What you need to do:
Word for word, transcribe the data below from the line with "Mity CPU Platforms" to the line with "Evde çilek reçeli", keeping both of those lines.

BEGIN Dataset entries

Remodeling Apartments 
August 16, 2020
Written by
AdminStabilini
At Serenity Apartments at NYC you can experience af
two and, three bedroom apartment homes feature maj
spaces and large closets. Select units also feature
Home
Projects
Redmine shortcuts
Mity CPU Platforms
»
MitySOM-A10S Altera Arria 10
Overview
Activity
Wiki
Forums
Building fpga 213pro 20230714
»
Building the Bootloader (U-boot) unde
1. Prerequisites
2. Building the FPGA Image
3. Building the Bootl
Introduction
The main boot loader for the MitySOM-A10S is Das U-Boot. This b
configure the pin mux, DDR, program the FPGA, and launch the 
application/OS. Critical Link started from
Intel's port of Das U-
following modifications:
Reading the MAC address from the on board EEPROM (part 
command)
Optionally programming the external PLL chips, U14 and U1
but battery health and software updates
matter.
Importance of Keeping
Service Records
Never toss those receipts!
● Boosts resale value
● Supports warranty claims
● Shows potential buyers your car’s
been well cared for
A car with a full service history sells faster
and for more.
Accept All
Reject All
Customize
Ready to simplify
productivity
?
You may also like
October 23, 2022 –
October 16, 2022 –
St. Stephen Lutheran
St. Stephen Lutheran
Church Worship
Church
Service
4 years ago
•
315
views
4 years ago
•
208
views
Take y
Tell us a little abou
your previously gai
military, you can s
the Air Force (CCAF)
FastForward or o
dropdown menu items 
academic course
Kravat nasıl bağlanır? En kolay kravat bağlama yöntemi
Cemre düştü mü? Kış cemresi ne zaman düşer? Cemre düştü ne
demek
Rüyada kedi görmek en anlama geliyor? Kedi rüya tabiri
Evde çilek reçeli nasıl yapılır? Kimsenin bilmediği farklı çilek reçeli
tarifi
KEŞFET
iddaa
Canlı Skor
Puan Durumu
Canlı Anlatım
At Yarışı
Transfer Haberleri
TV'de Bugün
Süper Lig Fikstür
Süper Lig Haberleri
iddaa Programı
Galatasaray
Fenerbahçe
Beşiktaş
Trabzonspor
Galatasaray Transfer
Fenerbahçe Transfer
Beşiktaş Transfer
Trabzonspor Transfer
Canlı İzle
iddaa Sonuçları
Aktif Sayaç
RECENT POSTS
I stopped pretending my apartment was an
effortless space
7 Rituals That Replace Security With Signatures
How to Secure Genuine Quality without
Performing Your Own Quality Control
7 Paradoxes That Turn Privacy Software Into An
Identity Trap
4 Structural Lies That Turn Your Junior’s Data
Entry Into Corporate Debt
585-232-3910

END Dataset entries

Expected answer:
Mity CPU Platforms
»
MitySOM-A10S Altera Arria 10
Overview
Activity
Wiki
Forums
Building fpga 213pro 20230714
»
Building the Bootloader (U-boot) unde
1. Prerequisites
2. Building the FPGA Image
3. Building the Bootl
Introduction
The main boot loader for the MitySOM-A10S is Das U-Boot. This b
configure the pin mux, DDR, program the FPGA, and launch the 
application/OS. Critical Link started from
Intel's port of Das U-
following modifications:
Reading the MAC address from the on board EEPROM (part 
command)
Optionally programming the external PLL chips, U14 and U1
but battery health and software updates
matter.
Importance of Keeping
Service Records
Never toss those receipts!
● Boosts resale value
● Supports warranty claims
● Shows potential buyers your car’s
been well cared for
A car with a full service history sells faster
and for more.
Accept All
Reject All
Customize
Ready to simplify
productivity
?
You may also like
October 23, 2022 –
October 16, 2022 –
St. Stephen Lutheran
St. Stephen Lutheran
Church Worship
Church
Service
4 years ago
•
315
views
4 years ago
•
208
views
Take y
Tell us a little abou
your previously gai
military, you can s
the Air Force (CCAF)
FastForward or o
dropdown menu items 
academic course
Kravat nasıl bağlanır? En kolay kravat bağlama yöntemi
Cemre düştü mü? Kış cemresi ne zaman düşer? Cemre düştü ne
demek
Rüyada kedi görmek en anlama geliyor? Kedi rüya tabiri
Evde çilek reçeli nasıl yapılır? Kimsenin bilmediği farklı çilek reçeli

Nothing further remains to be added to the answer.